The problem is easy to state but notoriously hard to resolve: if you place n points in the plane, how many pairs of points can be exactly distance 1 apart? For decades, the dominant belief was that constructions based on rescaled square grids were essentially close to optimal. In technical terms, the conjectural expectation was an upper bound of the form n^(1+o(1)), where the extra term becomes negligible as n grows.

OpenAI says its model found an infinite family of point configurations that beats that expectation by a polynomial amount: at least n^(1+δ) unit-distance pairs for infinitely many n, with δ greater than zero. The company also notes that a forthcoming refinement by Princeton professor Will Sawin shows δ can be taken as 0.014. That matters because the result is not merely a striking example or a computational hunch; it changes the known landscape of a long-studied mathematical problem.

The way the result was found is just as notable. OpenAI says the proof came from a general-purpose reasoning model, not from a system specifically engineered for geometry, not from a model trained only to attack this question, and not from a specialized proof-search pipeline. The company says it was evaluating models on a collection of Erdős problems when this proof emerged.

The result was checked by external mathematicians. OpenAI cites Noga Alon, Tim Gowers, Arul Shankar, and Jacob Tsimerman among those commenting on the work. Gowers, a Fields Medalist, describes it in the companion remarks as a milestone for AI mathematics. Shankar argues that the work suggests current AI models can go beyond helping human mathematicians; they can generate original ideas and carry them through to completion.

The method is also surprising because of the mathematical bridge it builds. According to OpenAI, the proof brings tools from algebraic number theory, including infinite class field towers and Golod-Shafarevich theory, into an elementary-sounding question from combinatorial geometry. A problem that can be explained in a few sentences ended up requiring machinery from a much deeper area of mathematics.

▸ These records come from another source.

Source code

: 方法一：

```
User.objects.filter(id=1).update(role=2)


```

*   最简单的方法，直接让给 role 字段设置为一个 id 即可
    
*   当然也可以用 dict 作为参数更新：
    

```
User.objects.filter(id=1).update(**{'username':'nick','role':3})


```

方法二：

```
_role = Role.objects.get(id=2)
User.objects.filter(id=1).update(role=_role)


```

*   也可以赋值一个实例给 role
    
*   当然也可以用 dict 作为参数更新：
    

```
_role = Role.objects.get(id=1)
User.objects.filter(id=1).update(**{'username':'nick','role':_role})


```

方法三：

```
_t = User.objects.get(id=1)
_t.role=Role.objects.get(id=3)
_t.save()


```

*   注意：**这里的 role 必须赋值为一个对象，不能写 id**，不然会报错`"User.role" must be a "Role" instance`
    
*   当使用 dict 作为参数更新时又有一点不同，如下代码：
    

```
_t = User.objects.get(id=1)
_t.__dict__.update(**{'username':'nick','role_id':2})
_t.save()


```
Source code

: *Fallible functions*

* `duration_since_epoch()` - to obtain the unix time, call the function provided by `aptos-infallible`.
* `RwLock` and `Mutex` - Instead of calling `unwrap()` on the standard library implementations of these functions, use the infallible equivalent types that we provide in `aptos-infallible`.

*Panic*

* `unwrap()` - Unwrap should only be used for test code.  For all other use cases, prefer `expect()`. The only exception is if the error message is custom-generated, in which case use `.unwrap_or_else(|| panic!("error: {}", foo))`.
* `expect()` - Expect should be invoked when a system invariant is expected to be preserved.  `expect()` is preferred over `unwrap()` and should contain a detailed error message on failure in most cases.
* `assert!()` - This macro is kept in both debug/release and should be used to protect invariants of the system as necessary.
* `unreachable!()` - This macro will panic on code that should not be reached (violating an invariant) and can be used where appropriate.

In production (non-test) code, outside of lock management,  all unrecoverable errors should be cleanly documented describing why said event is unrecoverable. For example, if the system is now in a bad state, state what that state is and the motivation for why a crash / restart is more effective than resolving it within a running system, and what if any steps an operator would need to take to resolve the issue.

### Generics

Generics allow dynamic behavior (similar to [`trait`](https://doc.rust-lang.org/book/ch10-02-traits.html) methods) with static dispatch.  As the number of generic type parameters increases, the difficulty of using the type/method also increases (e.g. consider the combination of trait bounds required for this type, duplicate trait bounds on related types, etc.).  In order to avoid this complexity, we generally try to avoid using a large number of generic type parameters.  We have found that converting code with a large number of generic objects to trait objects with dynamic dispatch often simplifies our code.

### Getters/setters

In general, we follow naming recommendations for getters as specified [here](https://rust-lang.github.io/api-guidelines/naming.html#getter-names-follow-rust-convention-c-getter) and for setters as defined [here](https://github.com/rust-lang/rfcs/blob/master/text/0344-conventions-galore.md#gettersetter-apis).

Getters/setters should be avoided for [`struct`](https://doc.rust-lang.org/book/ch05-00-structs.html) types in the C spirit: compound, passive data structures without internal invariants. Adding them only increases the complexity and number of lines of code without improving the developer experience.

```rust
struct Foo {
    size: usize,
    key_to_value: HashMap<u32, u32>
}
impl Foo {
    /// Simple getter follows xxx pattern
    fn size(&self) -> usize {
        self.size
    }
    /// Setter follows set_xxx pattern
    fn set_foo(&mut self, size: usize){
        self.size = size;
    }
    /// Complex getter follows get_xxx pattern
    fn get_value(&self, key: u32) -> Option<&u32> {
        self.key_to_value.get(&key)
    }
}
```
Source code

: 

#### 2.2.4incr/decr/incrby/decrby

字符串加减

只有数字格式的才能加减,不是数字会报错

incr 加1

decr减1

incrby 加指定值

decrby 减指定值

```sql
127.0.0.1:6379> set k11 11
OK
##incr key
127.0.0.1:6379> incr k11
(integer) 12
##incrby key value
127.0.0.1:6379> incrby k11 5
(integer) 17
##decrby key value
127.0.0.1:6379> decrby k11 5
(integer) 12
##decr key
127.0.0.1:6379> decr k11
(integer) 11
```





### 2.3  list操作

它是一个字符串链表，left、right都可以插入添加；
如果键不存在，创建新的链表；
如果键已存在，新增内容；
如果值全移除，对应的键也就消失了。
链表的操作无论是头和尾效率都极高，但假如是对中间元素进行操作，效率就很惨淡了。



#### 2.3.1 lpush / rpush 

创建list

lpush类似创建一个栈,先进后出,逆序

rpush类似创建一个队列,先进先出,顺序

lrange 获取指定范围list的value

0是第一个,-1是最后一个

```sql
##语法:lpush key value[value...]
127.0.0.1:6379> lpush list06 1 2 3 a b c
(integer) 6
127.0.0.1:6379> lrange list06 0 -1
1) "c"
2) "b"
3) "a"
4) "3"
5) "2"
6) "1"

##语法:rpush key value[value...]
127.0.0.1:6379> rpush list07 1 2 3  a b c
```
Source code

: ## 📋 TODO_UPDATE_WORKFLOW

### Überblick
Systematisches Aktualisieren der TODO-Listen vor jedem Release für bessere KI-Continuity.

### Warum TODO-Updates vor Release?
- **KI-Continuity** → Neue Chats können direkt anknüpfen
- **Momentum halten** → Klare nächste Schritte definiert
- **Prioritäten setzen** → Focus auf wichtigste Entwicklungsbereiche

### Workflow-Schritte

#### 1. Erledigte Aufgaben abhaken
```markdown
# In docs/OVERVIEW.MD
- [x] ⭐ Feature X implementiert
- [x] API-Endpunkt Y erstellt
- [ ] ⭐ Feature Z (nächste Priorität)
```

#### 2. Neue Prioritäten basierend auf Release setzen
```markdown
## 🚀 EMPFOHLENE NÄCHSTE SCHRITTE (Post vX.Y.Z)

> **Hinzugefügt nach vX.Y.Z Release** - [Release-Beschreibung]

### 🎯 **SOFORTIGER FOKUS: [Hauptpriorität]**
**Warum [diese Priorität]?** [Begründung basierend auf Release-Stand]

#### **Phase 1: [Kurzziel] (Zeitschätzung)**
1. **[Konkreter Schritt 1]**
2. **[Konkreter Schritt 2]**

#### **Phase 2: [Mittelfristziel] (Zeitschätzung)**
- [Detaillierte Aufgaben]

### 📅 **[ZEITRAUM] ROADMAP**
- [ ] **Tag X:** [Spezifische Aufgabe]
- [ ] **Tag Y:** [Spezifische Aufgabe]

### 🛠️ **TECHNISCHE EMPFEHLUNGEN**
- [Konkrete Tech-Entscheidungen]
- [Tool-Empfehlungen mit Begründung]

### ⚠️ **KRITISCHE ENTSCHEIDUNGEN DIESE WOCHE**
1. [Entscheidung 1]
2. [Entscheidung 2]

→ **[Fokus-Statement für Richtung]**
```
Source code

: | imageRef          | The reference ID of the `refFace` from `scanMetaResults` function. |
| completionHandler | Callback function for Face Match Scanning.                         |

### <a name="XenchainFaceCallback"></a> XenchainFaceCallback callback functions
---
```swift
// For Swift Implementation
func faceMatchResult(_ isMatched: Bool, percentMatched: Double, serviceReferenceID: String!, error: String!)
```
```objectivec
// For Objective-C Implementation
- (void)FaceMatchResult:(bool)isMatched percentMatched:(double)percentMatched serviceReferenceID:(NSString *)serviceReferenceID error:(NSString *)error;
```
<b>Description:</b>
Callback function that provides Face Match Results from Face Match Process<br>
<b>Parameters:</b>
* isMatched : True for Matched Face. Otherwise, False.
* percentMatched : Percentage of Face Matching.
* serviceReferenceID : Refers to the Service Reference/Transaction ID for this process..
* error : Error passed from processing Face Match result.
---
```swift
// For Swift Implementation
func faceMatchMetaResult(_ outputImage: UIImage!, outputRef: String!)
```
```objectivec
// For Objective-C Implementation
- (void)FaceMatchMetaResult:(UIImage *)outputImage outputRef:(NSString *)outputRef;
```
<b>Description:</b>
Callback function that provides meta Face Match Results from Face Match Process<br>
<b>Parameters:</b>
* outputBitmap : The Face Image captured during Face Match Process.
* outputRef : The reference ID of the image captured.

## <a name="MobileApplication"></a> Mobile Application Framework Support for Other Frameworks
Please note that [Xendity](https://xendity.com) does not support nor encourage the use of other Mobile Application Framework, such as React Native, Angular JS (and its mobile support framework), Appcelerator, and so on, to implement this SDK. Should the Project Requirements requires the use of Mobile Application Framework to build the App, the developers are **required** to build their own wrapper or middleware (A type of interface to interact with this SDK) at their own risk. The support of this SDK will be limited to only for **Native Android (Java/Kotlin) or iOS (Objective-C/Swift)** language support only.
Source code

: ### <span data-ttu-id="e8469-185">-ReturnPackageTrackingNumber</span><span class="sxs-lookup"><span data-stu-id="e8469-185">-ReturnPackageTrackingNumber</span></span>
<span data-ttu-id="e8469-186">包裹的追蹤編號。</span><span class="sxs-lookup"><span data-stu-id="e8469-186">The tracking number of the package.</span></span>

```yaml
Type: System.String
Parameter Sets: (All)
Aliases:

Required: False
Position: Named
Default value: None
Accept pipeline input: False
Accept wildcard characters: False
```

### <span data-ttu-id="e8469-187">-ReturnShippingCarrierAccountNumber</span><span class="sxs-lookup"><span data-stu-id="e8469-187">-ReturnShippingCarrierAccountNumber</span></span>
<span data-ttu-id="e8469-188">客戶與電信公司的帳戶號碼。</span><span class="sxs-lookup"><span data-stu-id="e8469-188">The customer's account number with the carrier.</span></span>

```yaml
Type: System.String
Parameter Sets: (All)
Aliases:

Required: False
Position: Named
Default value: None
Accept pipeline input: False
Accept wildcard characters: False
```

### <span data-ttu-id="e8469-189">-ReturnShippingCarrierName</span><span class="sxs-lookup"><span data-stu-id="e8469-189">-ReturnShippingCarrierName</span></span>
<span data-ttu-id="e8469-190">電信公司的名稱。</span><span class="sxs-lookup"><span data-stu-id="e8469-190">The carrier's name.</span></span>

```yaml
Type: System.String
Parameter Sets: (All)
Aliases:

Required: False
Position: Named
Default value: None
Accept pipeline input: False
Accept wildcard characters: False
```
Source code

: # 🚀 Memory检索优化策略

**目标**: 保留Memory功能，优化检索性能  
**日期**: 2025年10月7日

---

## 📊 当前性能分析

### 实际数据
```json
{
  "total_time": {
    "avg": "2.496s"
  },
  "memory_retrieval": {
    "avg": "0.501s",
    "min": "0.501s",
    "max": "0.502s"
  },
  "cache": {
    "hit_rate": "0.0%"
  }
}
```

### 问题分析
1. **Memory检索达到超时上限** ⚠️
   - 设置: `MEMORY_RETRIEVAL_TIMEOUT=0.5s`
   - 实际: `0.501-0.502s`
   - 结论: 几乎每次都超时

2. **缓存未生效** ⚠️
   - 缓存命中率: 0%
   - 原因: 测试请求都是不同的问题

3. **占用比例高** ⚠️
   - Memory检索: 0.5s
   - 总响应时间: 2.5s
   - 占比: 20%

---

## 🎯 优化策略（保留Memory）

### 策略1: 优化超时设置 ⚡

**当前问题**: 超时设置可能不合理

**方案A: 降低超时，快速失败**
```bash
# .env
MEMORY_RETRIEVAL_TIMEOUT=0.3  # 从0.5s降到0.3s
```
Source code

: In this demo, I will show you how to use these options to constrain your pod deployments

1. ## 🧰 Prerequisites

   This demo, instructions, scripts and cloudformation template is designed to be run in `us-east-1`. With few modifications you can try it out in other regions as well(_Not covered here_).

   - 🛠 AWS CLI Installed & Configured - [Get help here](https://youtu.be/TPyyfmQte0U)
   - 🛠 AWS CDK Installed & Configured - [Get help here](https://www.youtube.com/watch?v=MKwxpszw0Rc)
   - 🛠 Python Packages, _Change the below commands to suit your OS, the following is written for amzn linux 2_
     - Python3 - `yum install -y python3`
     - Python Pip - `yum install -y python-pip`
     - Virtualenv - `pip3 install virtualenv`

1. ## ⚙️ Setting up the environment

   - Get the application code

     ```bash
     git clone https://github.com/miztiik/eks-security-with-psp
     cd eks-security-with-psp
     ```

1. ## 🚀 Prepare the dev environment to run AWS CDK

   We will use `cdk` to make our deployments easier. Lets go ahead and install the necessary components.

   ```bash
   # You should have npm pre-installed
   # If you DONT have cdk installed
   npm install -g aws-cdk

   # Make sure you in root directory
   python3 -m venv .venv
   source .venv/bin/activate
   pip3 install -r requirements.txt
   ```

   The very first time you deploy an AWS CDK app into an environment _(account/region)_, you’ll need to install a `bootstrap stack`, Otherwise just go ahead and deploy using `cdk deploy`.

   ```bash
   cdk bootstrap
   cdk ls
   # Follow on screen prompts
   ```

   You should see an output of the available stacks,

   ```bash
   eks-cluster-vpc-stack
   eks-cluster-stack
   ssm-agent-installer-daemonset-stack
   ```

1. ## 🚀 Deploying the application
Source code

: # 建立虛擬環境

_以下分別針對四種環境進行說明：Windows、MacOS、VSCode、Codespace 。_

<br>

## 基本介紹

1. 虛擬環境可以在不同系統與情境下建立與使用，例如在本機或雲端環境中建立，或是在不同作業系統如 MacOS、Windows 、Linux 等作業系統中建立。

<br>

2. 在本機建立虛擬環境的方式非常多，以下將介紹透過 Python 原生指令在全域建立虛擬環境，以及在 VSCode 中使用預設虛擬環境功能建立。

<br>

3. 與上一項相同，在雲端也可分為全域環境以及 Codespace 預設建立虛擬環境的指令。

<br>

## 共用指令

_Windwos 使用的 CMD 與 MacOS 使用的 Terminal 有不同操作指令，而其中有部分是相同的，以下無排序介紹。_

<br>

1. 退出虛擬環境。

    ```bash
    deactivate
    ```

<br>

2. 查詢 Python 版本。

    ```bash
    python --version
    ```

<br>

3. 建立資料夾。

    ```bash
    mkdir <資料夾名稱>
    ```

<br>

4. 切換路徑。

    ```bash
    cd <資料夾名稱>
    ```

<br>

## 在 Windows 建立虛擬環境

The broader implication is that this is not a story about a chatbot solving a puzzle. It is a claim that an AI system produced a serious mathematical contribution that experts consider meaningful. The community will still need to study the proof, watch for further verification, and understand how the construction fits into the larger literature. But if the validation holds, this marks a real shift: AI is beginning to participate in discovery, not just summarize research or automate known workflows.

For OpenAI, the larger message is that stronger mathematical reasoning could make AI systems more capable research partners across biology, physics, materials science, engineering, and medicine. The human role remains essential: models can search, suggest, and connect ideas, but people still choose the questions that matter, judge the rigor, and decide what discoveries actually change the field.